= Your tasks =
1. In the code review notes, which function should reject a randomAccess parallel case using elog(ERROR)?
2. Reproduce the code review notes word for word. Begin at the words "I think that" and stop after the words "on the stack.".
3. Take the code review notes on shared buffiles further, writing what comes after their final line.

*** Opening Exercise passage ***

I think that we need some kind of central registry for things that use
shared buffiles. It could be that sharedtuplestore.c is further
generalized to support this, or it could be that they both call
something else that takes care of naming. It's not okay to have this
left to random chance.

You're going to have to ask Thomas about this. You should also use
MAXPGPATH for the char buffer on the stack.

* This logtape.c comment needs to be updated, as it's no longer true:

 * successfully.  In general, workers can take it that the leader will
 * reclaim space in files under their ownership, and so should not
 * reread from tape.

* Robert hated the comment changes in the header of nbtsort.c. You
might want to change it back, because he is likely to be the one that
commits this.

* You should look for similar comments in tuplesort.c (IIRC a couple
of places will need to be revised).

* tuplesort_begin_common() should actively reject a randomAccess
parallel case using elog(ERROR).

* tuplesort.h should note that randomAccess isn't supported, too.

* What's this all about?:

+ /* Accessor for the SharedBufFileSet that is at the end of Sharedsort. */
+ #define GetSharedBufFileSet(shared)\
+   ((BufFileSet *) (&(shared)->tapes[(shared)->nTapes]))

*** Closing Exercise passage ***
*** Opening Recorded information ***

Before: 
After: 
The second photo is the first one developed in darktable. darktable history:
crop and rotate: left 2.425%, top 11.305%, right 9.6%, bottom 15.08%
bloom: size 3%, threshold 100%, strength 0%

*** Closing Recorded information ***

= Responses by task =
1. tuplesort_begin_common()

2.
I think that we need some kind of central registry for things that use
shared buffiles. It could be that sharedtuplestore.c is further
generalized to support this, or it could be that they both call
something else that takes care of naming. It's not okay to have this
left to random chance.

You're going to have to ask Thomas about this. You should also use
MAXPGPATH for the char buffer on the stack.

3.
You can't just cast from one type to the other without regard for the
underling size of the shared memory buffer, which is what this looks
like to me. This only fails to crash because you're only abusing the
last member in the tapes array for this purpose, and there happens to
be enough shared memory slop that you get away with it. I'm pretty
sure that ltsUnify() ends up clobbering the last/leader tape, which is
a place where BufFileSet is also used, so this is just wrong. You
should rethink the shmem structure a little bit.

* There is still that FIXME comment within leader_takeover_tapes(). I
believe that you should still have a leader tape (at least in local
memory in the leader), even though you'll never be able to do anything
with it, since randomAccess is no longer supported. You can remove the
FIXME, and just note that you have a leader tape to be consistent with
the serial case, though recognize that it's not useful. Note that even
with randomAccess, we always had the leader tape, so it's not that
different, really.

I suppose it might make sense to make shared->tapes not have a leader
tape. It hardly matters -- perhaps you should leave it there in order
to keep the code simple, as you'll be keeping the leader tape in local
memory, too. (But it still won't fly to continue to clobber it, of
course -- you still need to find a dedicated place for BufFileSet in
shared memory.)

That's all I have right now.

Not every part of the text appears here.